**DESCRIPTION OF THE TASK**
What lines below include the word "医療事務"? Copy each one.

**PROVIDED MATERIAL**
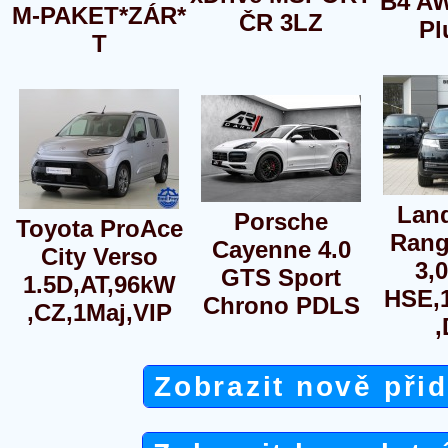
B4 AW
M-PAKET*ZÁR*
ČR 3LZ
Pl
T
Lan
Porsche
Toyota ProAce
Rang
Cayenne 4.0
City Verso
3,
GTS Sport
1.5D,AT,96kW
HSE,
Chrono PDLS
,CZ,1Maj,VIP
Zobrazit nově při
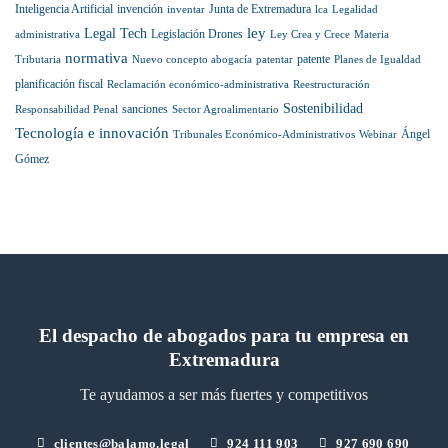
Inteligencia Artificial
invención
Junta de Extremadura
inventar
lca
Legalidad
Lawyers
ley
Legal Tech
Legislación Drones
administrativa
Ley Crea y Crece
Materia
normativa
patente
Tributaria
Nuevo concepto abogacía
patentar
Planes de Igualdad
planificación fiscal
Reclamación económico-administrativa
Reestructuración
Sostenibilidad
sanciones
Responsabilidad Penal
Sector Agroalimentario
Tecnología e innovación
Ángel
Tribunales Económico-Administrativos
Webinar
Gómez
El despacho de abogados para tu empresa en
Extremadura
Te ayudamos a ser más fuertes y competitivos
clientes@balamo.legal
924 111 903
927 690 690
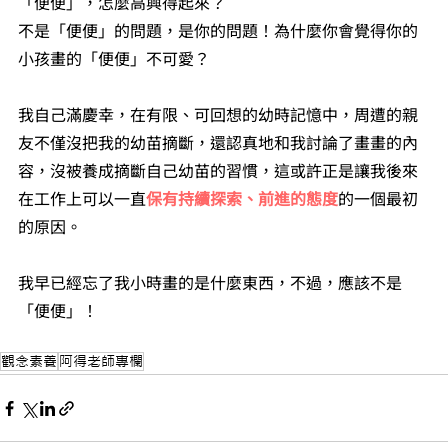
「便便」，怎麼高興得起來？
不是「便便」的問題，是你的問題！為什麼你會覺得你的
小孩畫的「便便」不可愛？
我自己滿慶幸，在有限、可回想的幼時記憶中，周遭的親
友不僅沒把我的幼苗摘斷，還認真地和我討論了畫畫的內
容，沒被養成摘斷自己幼苗的習慣，這或許正是讓我後來
在工作上可以一直
保有持續探索、前進的態度
的一個最初
的原因。
我早已經忘了我小時畫的是什麼東西，不過，應該不是
「便便」！
觀念素養
阿得老師專欄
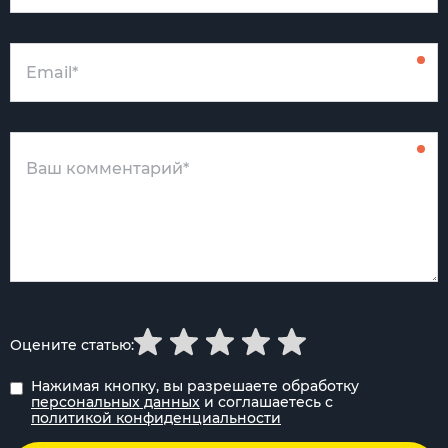
Оцените статью:
Нажимая кнопку, вы разрешаете обработку
персональных данных
и соглашаетесь с
политикой конфиденциальности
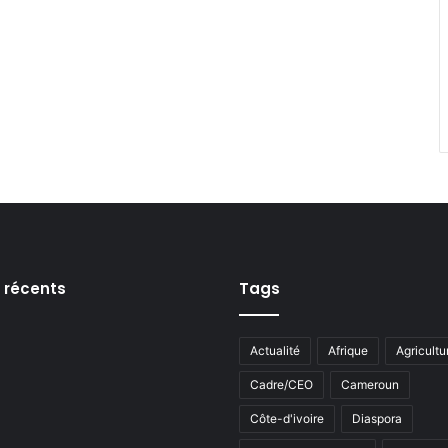
s récents
Tags
Actualité
Afrique
Agricultu
Cadre/CEO
Cameroun
Côte-d'ivoire
Diaspora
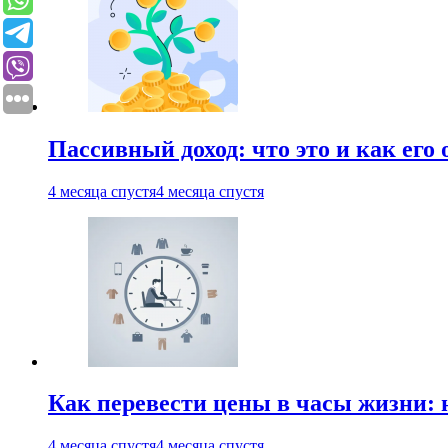
Пассивный доход: что это и как его
4 месяца спустя
4 месяца спустя
Как перевести цены в часы жизни: 
4 месяца спустя
4 месяца спустя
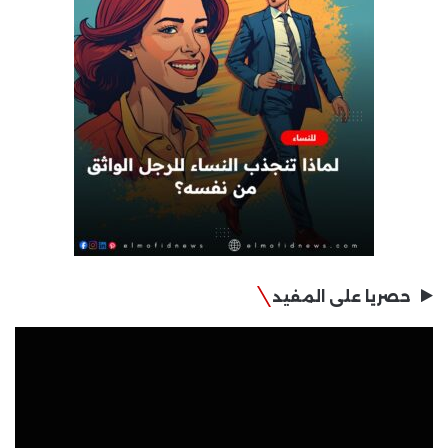
حصريا على المفيد
مشغل
الفيديو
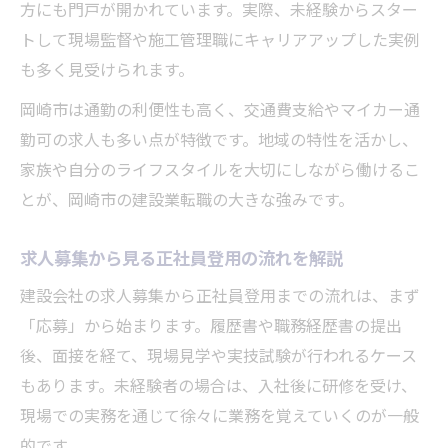
方にも門戸が開かれています。実際、未経験からスター
意
トして現場監督や施工管理職にキャリアアップした実例
も多く見受けられます。
岡崎市は通勤の利便性も高く、交通費支給やマイカー通
勤可の求人も多い点が特徴です。地域の特性を活かし、
家族や自分のライフスタイルを大切にしながら働けるこ
とが、岡崎市の建設業転職の大きな強みです。
求人募集から見る正社員登用の流れを解説
建設会社の求人募集から正社員登用までの流れは、まず
「応募」から始まります。履歴書や職務経歴書の提出
後、面接を経て、現場見学や実技試験が行われるケース
もあります。未経験者の場合は、入社後に研修を受け、
現場での実務を通じて徐々に業務を覚えていくのが一般
的です。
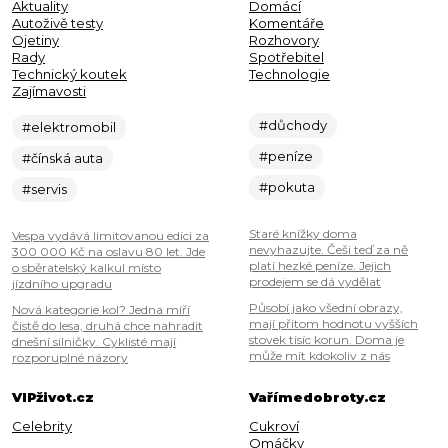
Aktuality
Domácí
Autoživě testy
Komentáře
Ojetiny
Rozhovory
Rady
Spotřebitel
Technický koutek
Technologie
Zajímavosti
#důchody
#elektromobil
#peníze
#čínská auta
#pokuta
#servis
Staré knížky doma
Vespa vydává limitovanou edici za
nevyhazujte. Češi teď za ně
300 000 Kč na oslavu 80 let. Jde
platí hezké peníze. Jejich
o sběratelský kalkul místo
prodejem se dá vydělat
jízdního upgradu
Působí jako všední obrazy,
Nová kategorie kol? Jedna míří
mají přitom hodnotu vyšších
čistě do lesa, druhá chce nahradit
stovek tisíc korun. Doma je
dnešní silničky. Cyklisté mají
může mít kdokoliv z nás
rozporuplné názory
VIPživot.cz
Vařímedobroty.cz
Celebrity
Cukroví
Omáčky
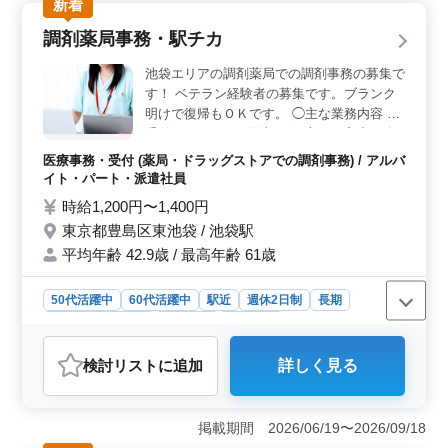
新着
調剤薬局事務・駅チカ
池袋エリアの調剤薬局での調剤事務の募集で
す！ ベテラン経験者の募集です。ブランク
明けで復帰もＯＫです。 ◯主な業務内容 ・
受付、アンケート回収 ・処方せん入力、会
計 ・レセコン（「ウィーメックス」を使
医療事務・受付 (薬局・ドラッグストアでの調剤事務) / アルバ
用）レセプト請求 ・その他椅子等の清掃 ・
イト・パート・派遣社員
調剤補助 ・その他庶務業務など シニア世代
時給1,200円〜1,400円
のベテランスタッフも活躍中です。 アット
東京都豊島区東池袋 / 池袋駅
ホームで働きやすい職場です。
平均年齢 42.9歳 / 最高年齢 61歳
50代活躍中
60代活躍中
駅近
週休2日制
長期
残業なし・少なめ
女性歓迎
派遣社員
アルバイト・パート
医療事務・受付
検討リスト
に追加
詳しく見る
おすすめポイント
＜働きやすさと通勤の利便性＞ 池袋駅から徒歩圏内の
ため、通勤が非常に便利です。電車通勤を希望する方に
掲載期間 2026/06/19〜2026/09/18
とって、駅チカの職場は大きな魅力です。また、勤務時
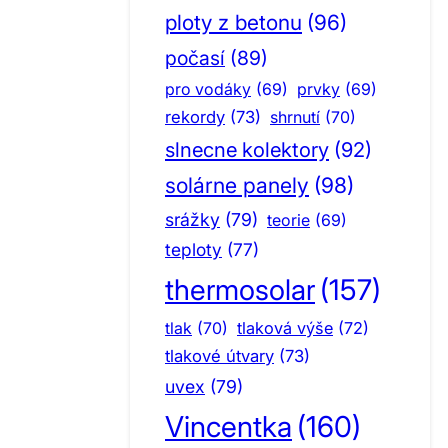
ploty z betonu
(96)
počasí
(89)
pro vodáky
(69)
prvky
(69)
rekordy
(73)
shrnutí
(70)
slnecne kolektory
(92)
solárne panely
(98)
srážky
(79)
teorie
(69)
teploty
(77)
thermosolar
(157)
tlak
(70)
tlaková výše
(72)
tlakové útvary
(73)
uvex
(79)
Vincentka
(160)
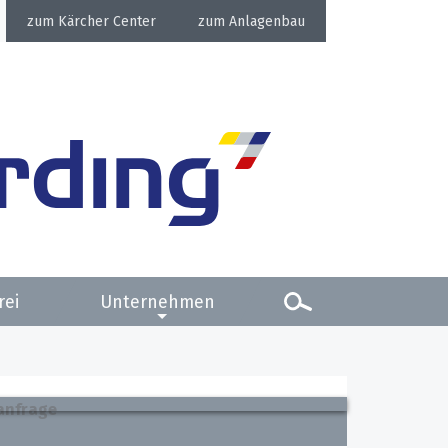
Kärcher Center
Anlagenbau
rei
Unternehmen
anfrage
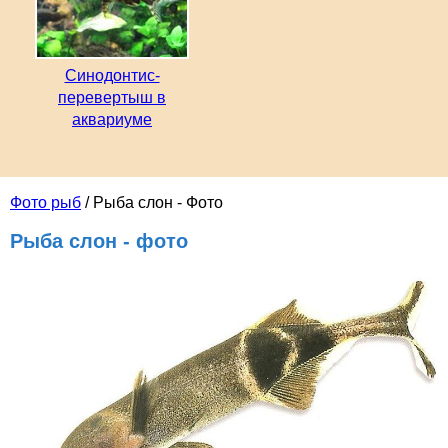
Синодонтис-
перевертыш в
аквариуме
Фото рыб
/ Рыба слон - Фото
Рыба слон - фото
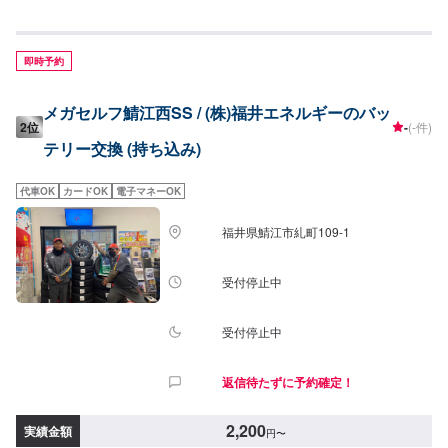
即時予約
メガセルフ鯖江西SS / (株)福井エネルギーのバッ
2位
-
(-件)
テリー交換 (持ち込み)
代車OK
カードOK
電子マネーOK
福井県鯖江市糺町109-1
受付停止中
受付停止中
返信待たずに予約確定！
2,200
実績金額
円
〜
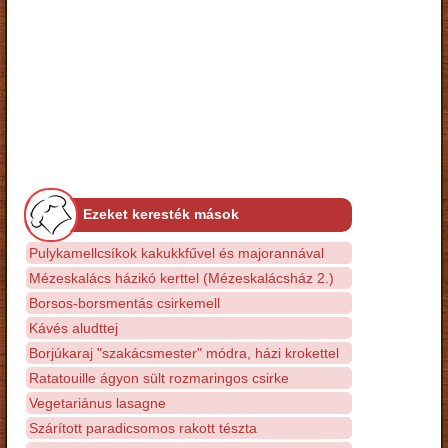
Ezeket keresték mások
Pulykamellcsíkok kakukkfűvel és majorannával
Mézeskalács házikó kerttel (Mézeskalácsház 2.)
Borsos-borsmentás csirkemell
Kávés aludttej
Borjúkaraj "szakácsmester" módra, házi krokettel
Ratatouille ágyon sült rozmaringos csirke
Vegetariánus lasagne
Szárított paradicsomos rakott tészta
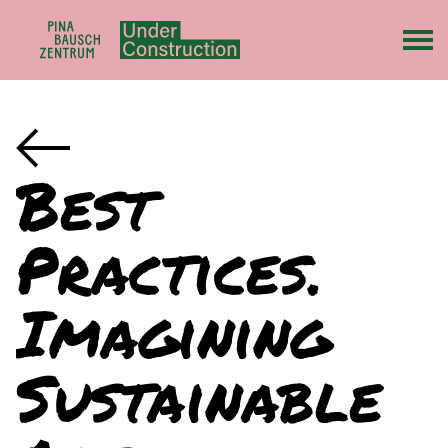
Best
Practices.
Imagining
Sustainable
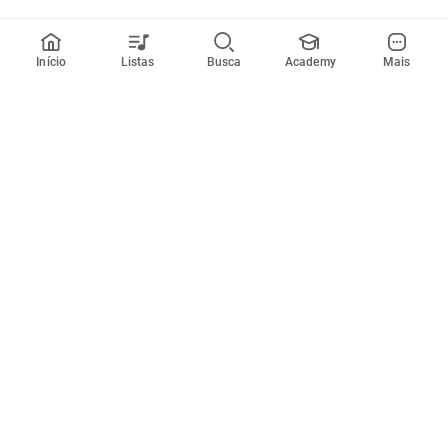
Início
Listas
Busca
Academy
Mais
Todos artistas
A
B
C
D
E
F
G
H
I
J
K
L
M
N
O
P
Q
R
Músicas
Ferramentas
Em alta
Afinador
Estilos musicais
Metrônomo
Novidades
Videos
Comunidade
Assinaturas
Entrar ou criar conta
Cifra Club PRO
Enviar cifras
Cifra Club Academy
Pedir videoaula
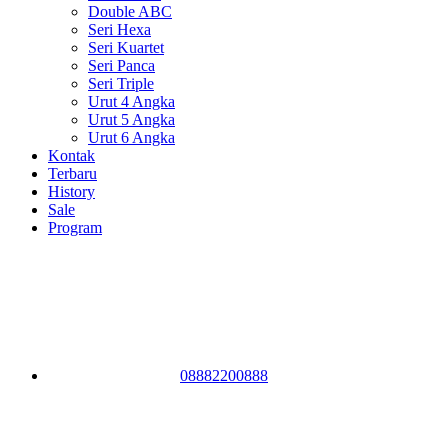
Double ABC
Seri Hexa
Seri Kuartet
Seri Panca
Seri Triple
Urut 4 Angka
Urut 5 Angka
Urut 6 Angka
Kontak
Terbaru
History
Sale
Program
08882200888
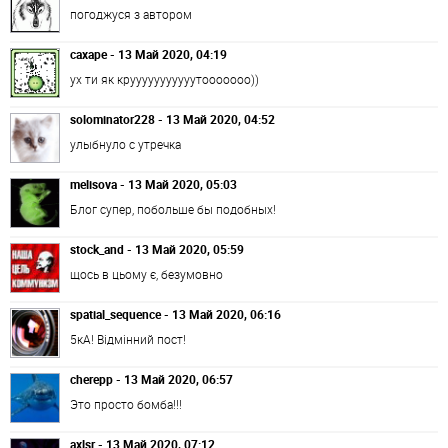
погоджуся з автором
caxape - 13 Май 2020, 04:19
ух ти як крууууууууууутооооооо))
solominator228 - 13 Май 2020, 04:52
улыбнуло с утречка
melisova - 13 Май 2020, 05:03
Блог супер, побольше бы подобных!
stock_and - 13 Май 2020, 05:59
щось в цьому є, безумовно
spatial_sequence - 13 Май 2020, 06:16
5кА! Відмінний пост!
cherepp - 13 Май 2020, 06:57
Это просто бомба!!!
axlsr - 13 Май 2020, 07:12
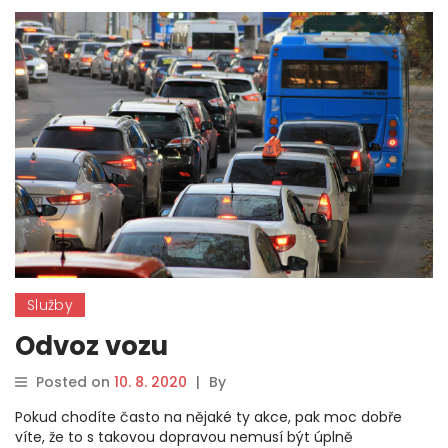
Služby
Odvoz vozu
Posted on
10. 8. 2020
|
By
Pokud chodíte často na nějaké ty akce, pak moc dobře
víte, že to s takovou dopravou nemusí být úplně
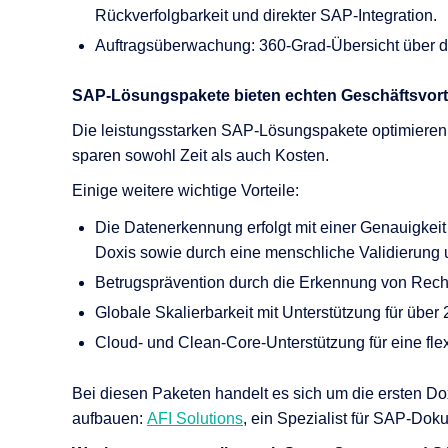
Rückverfolgbarkeit und direkter SAP-Integration.
Auftragsüberwachung: 360-Grad-Übersicht über d
SAP-Lösungspakete bieten
echten
Geschäftsvort
Die leistungsstarken SAP-Lösungspakete optimieren 
sparen sowohl Zeit als auch
Kosten
.
Einige weitere wichtige Vorteile:
Die Datenerkennung erfolgt mit einer Genauigkeit
Doxis sowie durch eine menschliche Validierung u
Betrugsprävention durch die Erkennung von Rec
Globale Skalierbarkeit mit Unterstützung für üb
Cloud- und Clean-Core-Unterstützung für eine flex
Bei diesen Paketen handelt es sich um die ersten
Do
aufbauen:
AFI Solutions
, ein Spezialist für SAP-Do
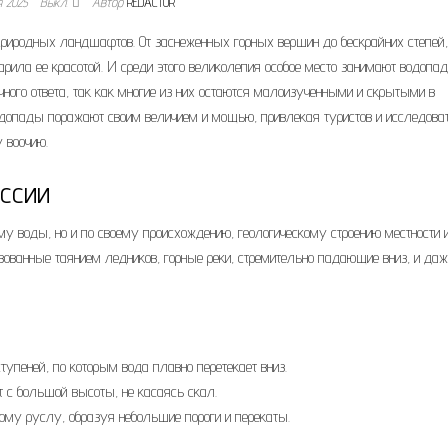
я 2025
Выкл.
Автор
REDACTOR
природных ландшафтов. От заснеженных горных вершин до бескрайних степей,
арила ее красотой. И среди этого великолепия особое место занимают водопад
очного ответа, так как многие из них остаются малоизученными и скрытыми в
допады поражают своим величием и мощью, привлекая туристов и исследова
 воочию.
ссии
му воды, но и по своему происхождению, геологическому строению местности 
ванные таянием ледников, горные реки, стремительно падающие вниз, и даж
тупеней, по которым вода плавно перетекает вниз.
 с большой высоты, не касаясь скал.
ому руслу, образуя небольшие пороги и перекаты.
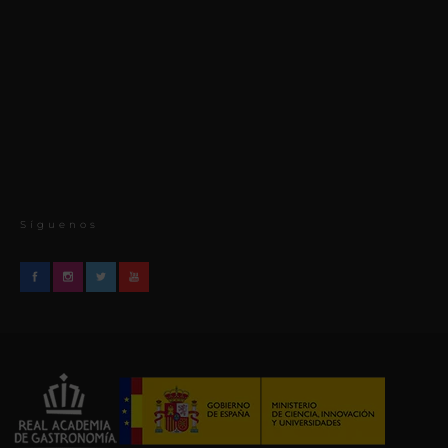
Síguenos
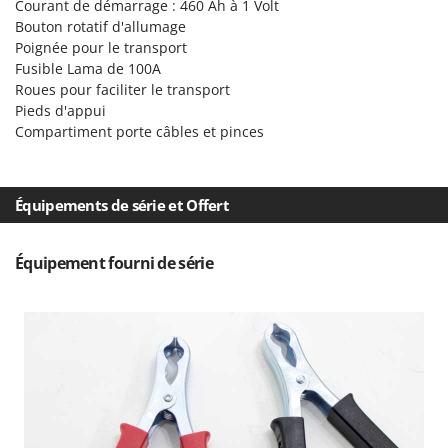
Courant de démarrage : 460 Ah à 1 Volt
Pulvérisateurs
GRIFO
Bouton rotatif d'allumage
Pulvérisateurs portés
GVS
Poignée pour le transport
Fusible Lama de 100A
GYS
R
Roues pour faciliter le transport
Rafraîchisseurs d'air par évaporation
Pieds d'appui
H
Rampes de chargement en aluminium
Compartiment porte câbles et pinces
Hailo
Râpes à fromage électriques
Helvi
Râteaux pour tracteur
Henx
Équipements de série et Offert
Remplisseuses
HiKOKI
Robots nettoyeurs de piscine
Honda
Équipement fourni de série
Robots Tondeuses
I
Rogneuses de souches
Idromatic
Rouleaux pour tracteur
Il-Tec
Imperia
S
Scies à os
Infaco
Scies à Ruban
Intec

**WRITTEN ANSWER**
医療事務・受付 (薬局・ドラッグストアでの調剤事務) / アルバ
医療事務・受付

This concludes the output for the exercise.